You give them an inch, they'll take a foot, and you'll be in the ditch.
|I agree that you've got to be aggressive||mike mcmahon|
Jun 9, 2001 11:00 PM
|without unnecessarily endangering yourself. You've got every bit as much right to be out there as any other person operating a vehicle on the road. Don't take unnecessary chances but don't let the fear of cars force you into the gutter. Given the choice between riding uncomortably close to the curb and uncomfortably close to traffic, I'll almost always choose the latter. Many motorists may get annoyed a few-second delay caused by a cyclist, but few are going to risk financial ruin or jail time by running into a cyclist who can be avoided by slowing down for a few seconds. My experience has been that riding with confidence in traffic increases your likelihood of having safe rides. Be safe, but don't let a few bad motorists scare you off.|
|re: Whos to blame?||Mel Erickson|
Jun 10, 2001 11:25 AM
|I, too, choose to ride further, rather than closer, to the pavement edge for several reasons. I frequently ride on a county road with two lanes and about a 2 inch drop off from the pavement to the gravel shoulder. Most of the time I ride 18-24 inches from the edge of the pavement. 1) It makes it easier for mortorists to see me. 2) The pavement is often broken on the edge and riding too close is courting an accident. 3) I have room to manuever around other potholes, debris, etc.. When I hear a car coming behind me I will move over because they've probably seen and taken note of me and are now more cautious about passing. Generally they are now looking for oncoming cars. Besides, they think that dumb ass bike rider, who was 2 feet from the edge, might swerve out again. Occasionally there is a driver that still doesn't pass safely, but that would likely be the case no matter where you were on the pavement. Using this technique makes most motorists give me a wide berth when passing.|
|re: Whos to blame?||KEN2|
Jun 10, 2001 6:50 PM
|I agree completely with the other posters about motorist responsibility. Bottom line: bicycles are vehicles in all 50 states. That means that you have the same rights and responsibilities as motor vehicle operators. And unless you live in Idaho (maybe a few others, that have a law that you must pull over and let followers pass if there are 3 or more behind), it is the following vehicle's responsibility to wait until it's safe to pass. Again (unless you're on a few interstates) there is no minimum speed that you must maintain.

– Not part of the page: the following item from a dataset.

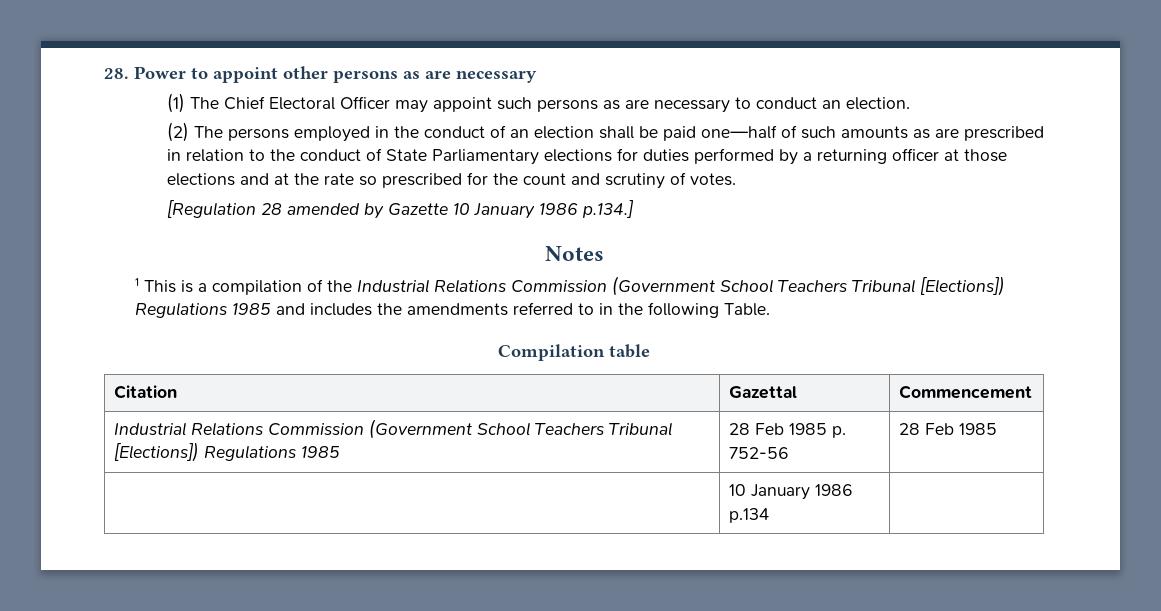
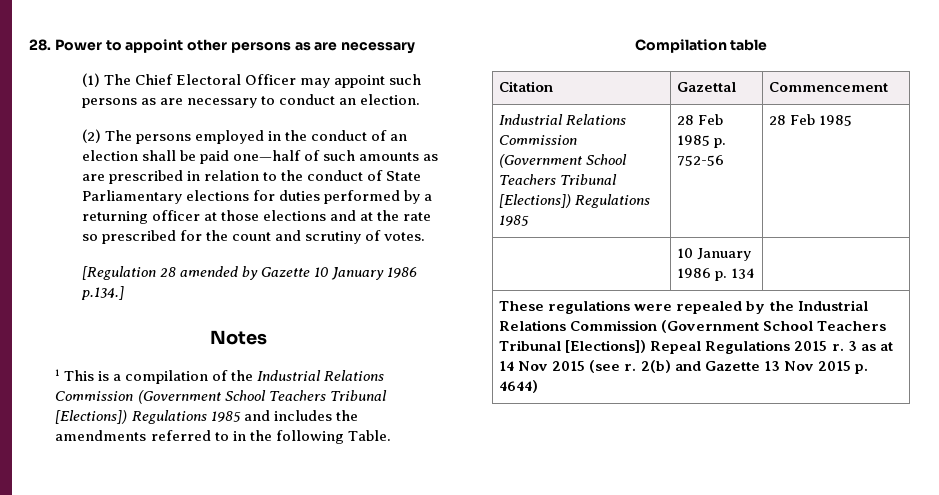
[728,508,769,523] p.134 | -> [715,268,756,281] [499,300,868,314] [499,320,887,333] [499,340,893,354] [499,360,868,374] [499,380,539,393] p. 134 | // These regulations were repealed by the Industrial Relations Commission (Government School Teachers Tribunal [Elections]) Repeal Regulations 2015 r. 3 as at 14 Nov 2015 (see r. 2(b) and Gazette 13 Nov 2015 p. 4644)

I have found in my daily commute of 30 miles that drivers give me more respect and actually honk/take chances passing much less, if I ride where the passenger tire would be on the roadway. Too close to the right and 1) they don't see you and 2) they are more apt to try and squeeze by between you and the yellow line.
If this makes you nervous get a small mirror that mounts inside your sunglasses, and you can keep an eye on following drivers without continually turning around.
Jun 11, 2001 2:42 PM
|The basic rule in every state says drivers can only pass when it is safe. It obviously wasn't safe if they almost had a head on.
The only thing you need to worry about is that the instinctive reaction of a driver will be to pull hard to the right to avoid a crash. If you can see that there might be a problem, take evasive action. It could save your life.